Il n’a plus beaucoup d’espoir de trouver une femme à marier dans ce pays, et il ne compte plus sur moi pour lui en trouver une. Il n’arrive plus à se concentrer sur ses études.

Tous les jours, quand je le vois, il me dit qu’il ne se sent pas bien. Il a beau faire froid, il évolue en chemise ouverte et pieds nus. Je l’exhorte à se couvrir, mais il n’a plus le goût. Il me dit que c’est Dieu qui veut le punir de quelque chose. « A chaque fois qu’un espoir apparaît, Dieu l’anéantit, il ferme la porte, comme si quelqu’un me claquait la porte au nez. » Je lui dis que Dieu cherche peut-être à le ramener près de ses parents et de ses soeurs. « Oui, dit-il, peut-être bien ». Mais cela ne le convainc pas. Sa mère prie pour lui, pour qu’il trouve une solution et reste à Belfast.

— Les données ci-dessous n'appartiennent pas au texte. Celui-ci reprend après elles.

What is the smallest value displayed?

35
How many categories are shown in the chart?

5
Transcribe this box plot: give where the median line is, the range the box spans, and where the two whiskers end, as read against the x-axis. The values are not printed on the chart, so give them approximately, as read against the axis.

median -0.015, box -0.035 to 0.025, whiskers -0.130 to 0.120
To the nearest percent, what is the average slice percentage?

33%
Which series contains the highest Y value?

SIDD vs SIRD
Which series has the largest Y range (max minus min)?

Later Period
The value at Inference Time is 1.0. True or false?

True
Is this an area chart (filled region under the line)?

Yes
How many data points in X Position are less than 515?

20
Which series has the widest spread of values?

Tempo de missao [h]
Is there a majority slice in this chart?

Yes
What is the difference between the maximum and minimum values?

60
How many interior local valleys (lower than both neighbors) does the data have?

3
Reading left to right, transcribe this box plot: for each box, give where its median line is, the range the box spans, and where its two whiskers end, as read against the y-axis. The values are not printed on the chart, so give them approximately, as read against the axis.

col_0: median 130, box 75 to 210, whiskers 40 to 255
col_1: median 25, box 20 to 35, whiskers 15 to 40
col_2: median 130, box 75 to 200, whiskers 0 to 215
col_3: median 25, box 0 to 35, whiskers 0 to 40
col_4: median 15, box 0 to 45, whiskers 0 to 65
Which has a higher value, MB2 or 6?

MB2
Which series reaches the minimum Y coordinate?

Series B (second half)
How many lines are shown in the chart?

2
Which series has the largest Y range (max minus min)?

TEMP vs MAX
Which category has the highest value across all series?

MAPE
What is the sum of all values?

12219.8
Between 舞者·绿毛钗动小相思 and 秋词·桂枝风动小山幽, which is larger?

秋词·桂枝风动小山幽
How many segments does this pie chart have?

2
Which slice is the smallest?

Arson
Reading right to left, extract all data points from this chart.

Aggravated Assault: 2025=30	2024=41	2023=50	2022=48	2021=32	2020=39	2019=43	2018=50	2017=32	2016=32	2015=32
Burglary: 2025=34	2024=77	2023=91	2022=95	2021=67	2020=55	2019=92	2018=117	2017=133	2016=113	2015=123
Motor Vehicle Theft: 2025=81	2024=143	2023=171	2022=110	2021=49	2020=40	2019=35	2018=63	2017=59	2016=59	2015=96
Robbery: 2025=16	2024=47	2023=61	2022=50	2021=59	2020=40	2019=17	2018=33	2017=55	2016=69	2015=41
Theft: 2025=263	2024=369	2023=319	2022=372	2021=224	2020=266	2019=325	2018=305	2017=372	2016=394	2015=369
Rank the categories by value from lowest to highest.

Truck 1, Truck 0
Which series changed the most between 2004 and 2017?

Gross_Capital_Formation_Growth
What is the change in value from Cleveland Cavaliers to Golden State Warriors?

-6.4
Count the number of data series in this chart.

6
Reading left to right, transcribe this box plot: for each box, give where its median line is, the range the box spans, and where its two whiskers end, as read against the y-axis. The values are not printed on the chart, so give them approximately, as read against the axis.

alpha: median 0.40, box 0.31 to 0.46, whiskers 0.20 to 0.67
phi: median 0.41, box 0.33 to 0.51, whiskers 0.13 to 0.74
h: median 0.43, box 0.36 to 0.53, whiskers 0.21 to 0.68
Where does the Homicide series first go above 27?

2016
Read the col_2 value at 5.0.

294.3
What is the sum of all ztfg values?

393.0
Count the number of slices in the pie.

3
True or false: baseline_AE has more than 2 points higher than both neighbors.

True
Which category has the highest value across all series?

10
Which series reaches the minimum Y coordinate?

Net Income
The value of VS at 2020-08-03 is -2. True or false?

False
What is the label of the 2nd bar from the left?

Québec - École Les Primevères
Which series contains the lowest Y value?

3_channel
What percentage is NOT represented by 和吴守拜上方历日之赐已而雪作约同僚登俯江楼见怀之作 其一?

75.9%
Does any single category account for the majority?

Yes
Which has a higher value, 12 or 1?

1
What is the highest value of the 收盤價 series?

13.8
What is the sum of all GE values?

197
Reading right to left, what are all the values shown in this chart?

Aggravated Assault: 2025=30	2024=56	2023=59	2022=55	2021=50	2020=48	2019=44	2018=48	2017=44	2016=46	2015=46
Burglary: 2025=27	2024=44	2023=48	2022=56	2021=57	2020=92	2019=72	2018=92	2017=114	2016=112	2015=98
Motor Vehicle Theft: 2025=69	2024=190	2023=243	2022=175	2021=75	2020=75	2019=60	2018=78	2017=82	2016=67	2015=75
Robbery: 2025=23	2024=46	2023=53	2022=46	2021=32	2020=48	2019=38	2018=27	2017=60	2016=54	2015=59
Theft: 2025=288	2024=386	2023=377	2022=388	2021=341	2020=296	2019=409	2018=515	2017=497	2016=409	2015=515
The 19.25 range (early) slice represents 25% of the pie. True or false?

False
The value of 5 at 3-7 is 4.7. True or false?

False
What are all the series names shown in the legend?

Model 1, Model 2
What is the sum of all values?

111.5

Lorsque internet a cessé de fonctionner dans notre maison, ce fut la goûte de poison qui fit déborder le calice. « Mais sans internet, je ne peux pas vivre! » Je lui propose de lire un livre à la place, mais il ne peut pas se concentrer. Je lui propose de discuter sur le Coran dans le salon, mais il me répond par une grimace dégoûtée. Dieu lui a maintenant ôté internet, Dieu lui veut du mal, et on voudrait lui faire parler du Coran ?

N’a-t-il pas d’amis avec qui sortir pour tailler une bavette, autour d’un thé ? « Oui, j’ai des amis, mais je préfère internet. »

Je lui offre d’emprunter des DVD pour lui à ma bibliothèque. Oui, dit-il, bonne idée. Quels films veux-tu, des films pakistanais ? Non. Indiens ? Bollywood ? Non, non. Anglais ? Oui, anglais. Américains ? Oui, américains! Pas anglais, américains ; en anglais, mais pas britanniques. Des films d’action, des histoires d’amour, des comédies, qu’est-ce que tu veux ? Des histoires d’amour!

Je lui ai pris, sans trop savoir, The Age of Innocence de Martin Scorcese. Je lui en prendrai d’autres, avec plaisir, car j’attends avec impatience qu’il me dise ce qu’il en pense.

Malgré tout, ces derniers jours, je l’ai entendu, de bon matin, chanter dans la maison.